== YOUR OBJECTIVE ==
Copy all entries without alteration and skip the pictures they hold.

[Data entries]
━━━━━━
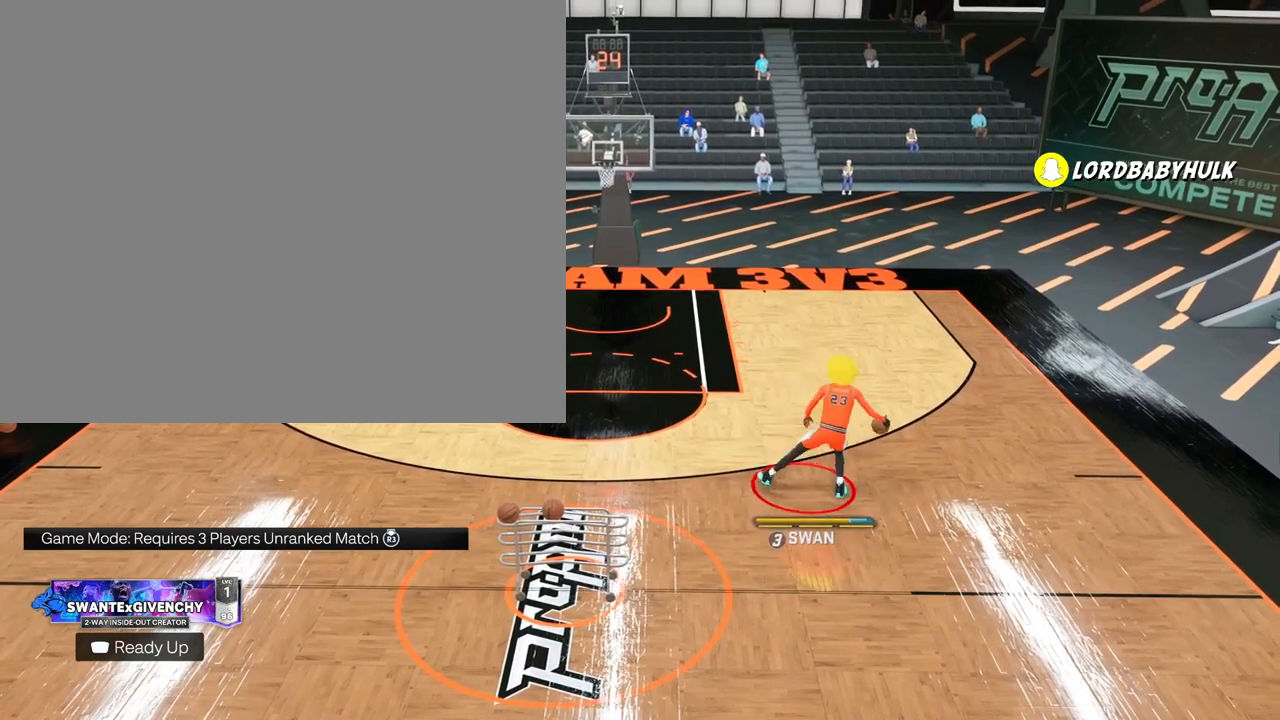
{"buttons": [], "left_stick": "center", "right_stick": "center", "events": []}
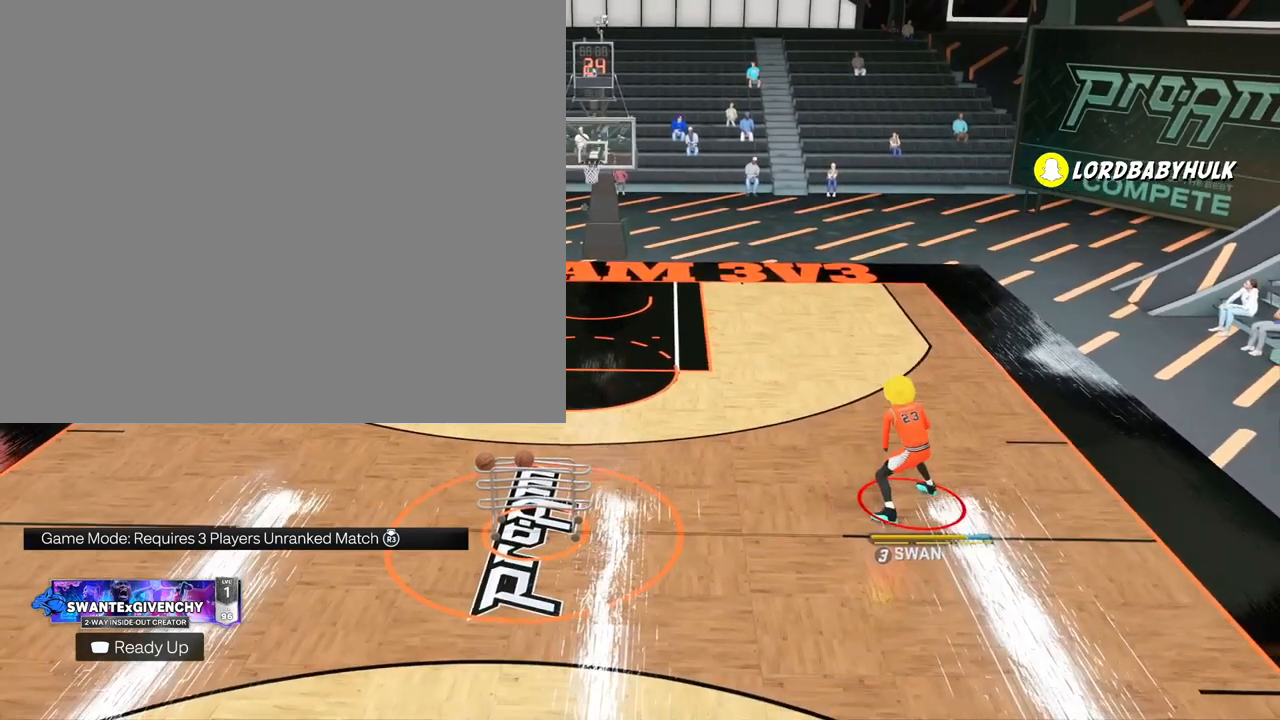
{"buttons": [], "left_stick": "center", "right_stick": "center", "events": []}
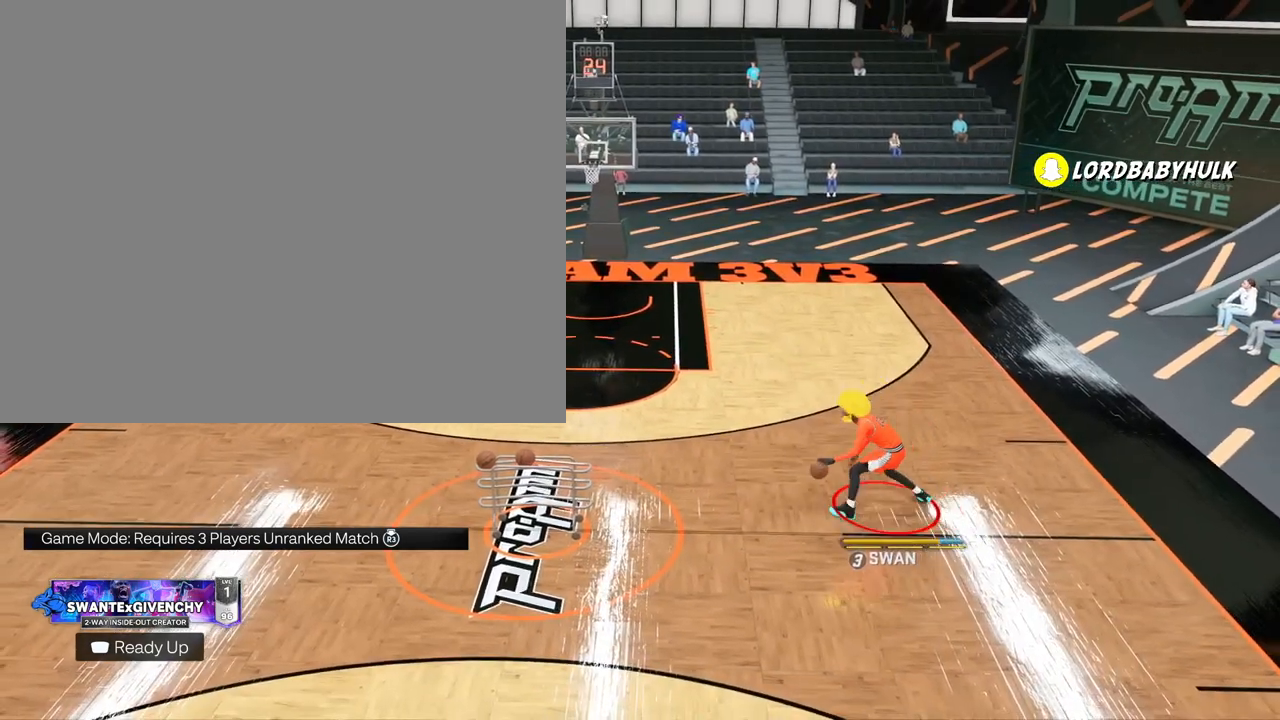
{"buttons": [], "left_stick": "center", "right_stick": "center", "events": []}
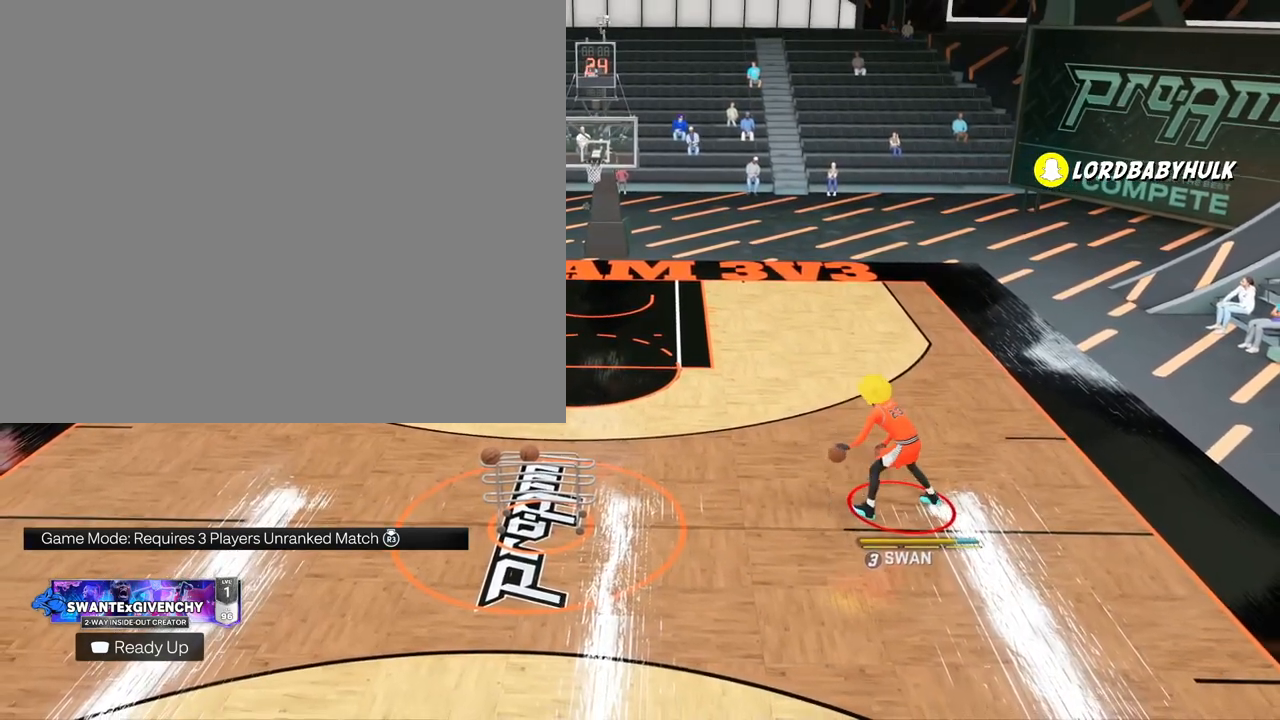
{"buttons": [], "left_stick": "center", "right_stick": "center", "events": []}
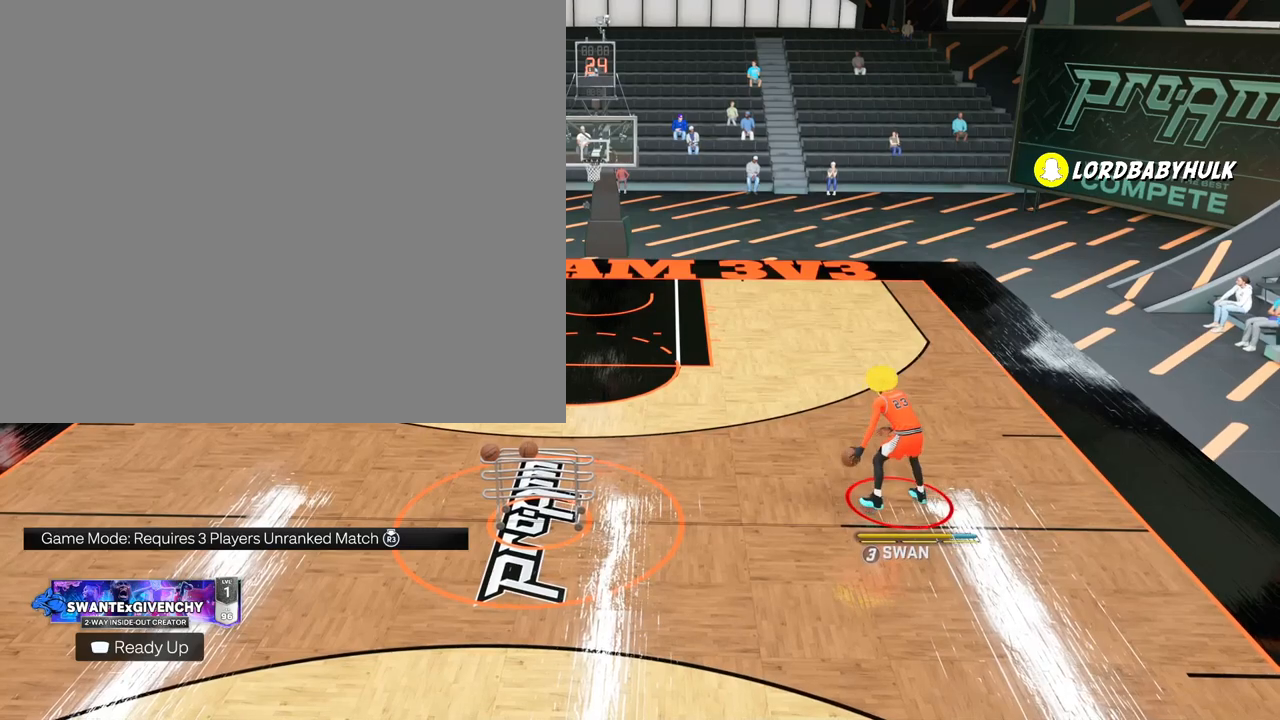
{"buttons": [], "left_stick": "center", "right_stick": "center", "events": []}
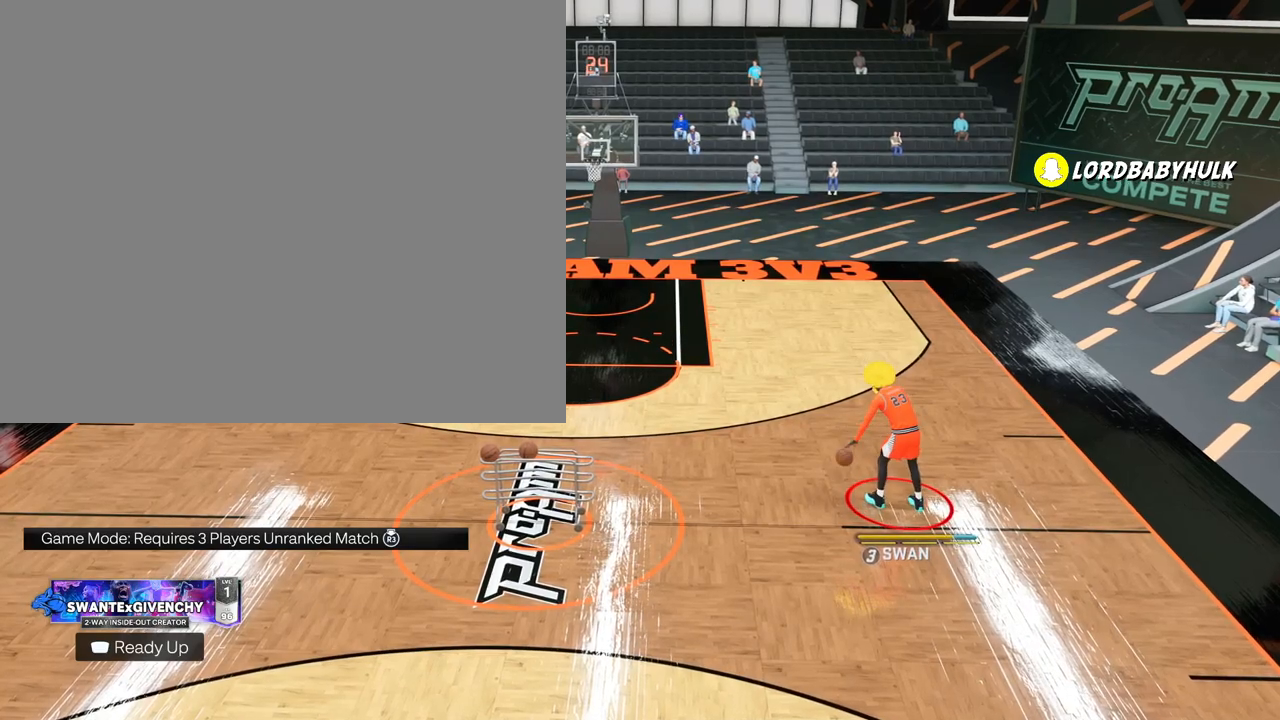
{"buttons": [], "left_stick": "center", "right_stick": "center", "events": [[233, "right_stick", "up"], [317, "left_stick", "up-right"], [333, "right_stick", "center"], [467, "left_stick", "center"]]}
━━━━━━
== THE ANSWER ==
{"buttons": [], "left_stick": "center", "right_stick": "center", "events": []}
{"buttons": [], "left_stick": "center", "right_stick": "center", "events": []}
{"buttons": [], "left_stick": "center", "right_stick": "center", "events": []}
{"buttons": [], "left_stick": "center", "right_stick": "center", "events": []}
{"buttons": [], "left_stick": "center", "right_stick": "center", "events": []}
{"buttons": [], "left_stick": "center", "right_stick": "center", "events": [[233, "right_stick", "up"], [317, "left_stick", "up-right"], [333, "right_stick", "center"], [467, "left_stick", "center"]]}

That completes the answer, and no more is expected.